Until March 2023, I held the position of Lab Director at Samsung AI in Cambridge. This 50-person AI lab has an agenda of broadly advancing ML, and in addition to leading the lab — I personally directed teams focused on distributed and on-device forms of learning. Earlier in my career, I was an Associate Professor in the Computer Science department at the University of Oxford. At Oxford, I was a member of the Cyber-Physical Systems group, taught machine learning on the Professional Masters Program and was a Fellow of Kellogg College. Prior to Oxford, I held dual academic and industrial appointments as a Senior Lecturer in the Computer Science department at University College London (UCL), and as a Principal Scientist at Nokia Bell Labs. At UCL I was part of the Digital Health Institute and UCL Interaction Center, while at the Bell Labs I was part of the Pervasive Systems department based in Cambridge. Before moving to England, I spent four years at Microsoft Research based in Beijing. There I was a Lead Researcher within the Mobile and Sensing Systems group (MASS).
In March 2011, I received a Ph.D. from Dartmouth College. I also hold an M.Eng from Cornell University and a BSc.(Hons) from the University of Waikato.
Industry Tutorial 1: Fredrik Wrede, Head of Engineering Scaleout, Sweden
Title: FEDn – A scalable federated machine learning framework for cross-device and cross-silo environments
Bio: Fredrik is the Head of Engineering Scaleout, PhD Scientific Computing, Uppsala, Sweden. Leads the development of Scaleout software, including the FEDn framework. Strong background in ML, distributed systems, and cloud from academic research and industry.
Industry Tutorial 1: Viktor Valadi: Machine Learning Engineer at Scaleout, Masters at Chalmers University in Computer Science, Gothenburg, Sweden. Background in Federated Learning Cyber Security research relating to both privacy and robustness.

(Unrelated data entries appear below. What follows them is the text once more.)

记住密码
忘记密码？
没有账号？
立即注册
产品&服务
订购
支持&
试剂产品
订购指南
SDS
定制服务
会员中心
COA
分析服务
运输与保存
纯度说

Industry Tutorial 2: Javier Fernandez-Marques, Leading Research Scientist, FlowerLabs, UK
Title: Federating Everything with Flower
Bio: Javier works on the core framework and develops the Flower Simulation Engine, which allows to run Federated Learning workloads in a resource-aware manner and scale these to thousands of active clients. Javier’s interests lie in the intersection of Machine Learning and Systems and, more concretely, running on-device ML workloads, a key component in Federated Learning. Javier got his PhD in Computer Science from the University of Oxford in 2021. Before joining Flower Labs, he worked as a research scientist at Samsung AI (Cambridge, UK).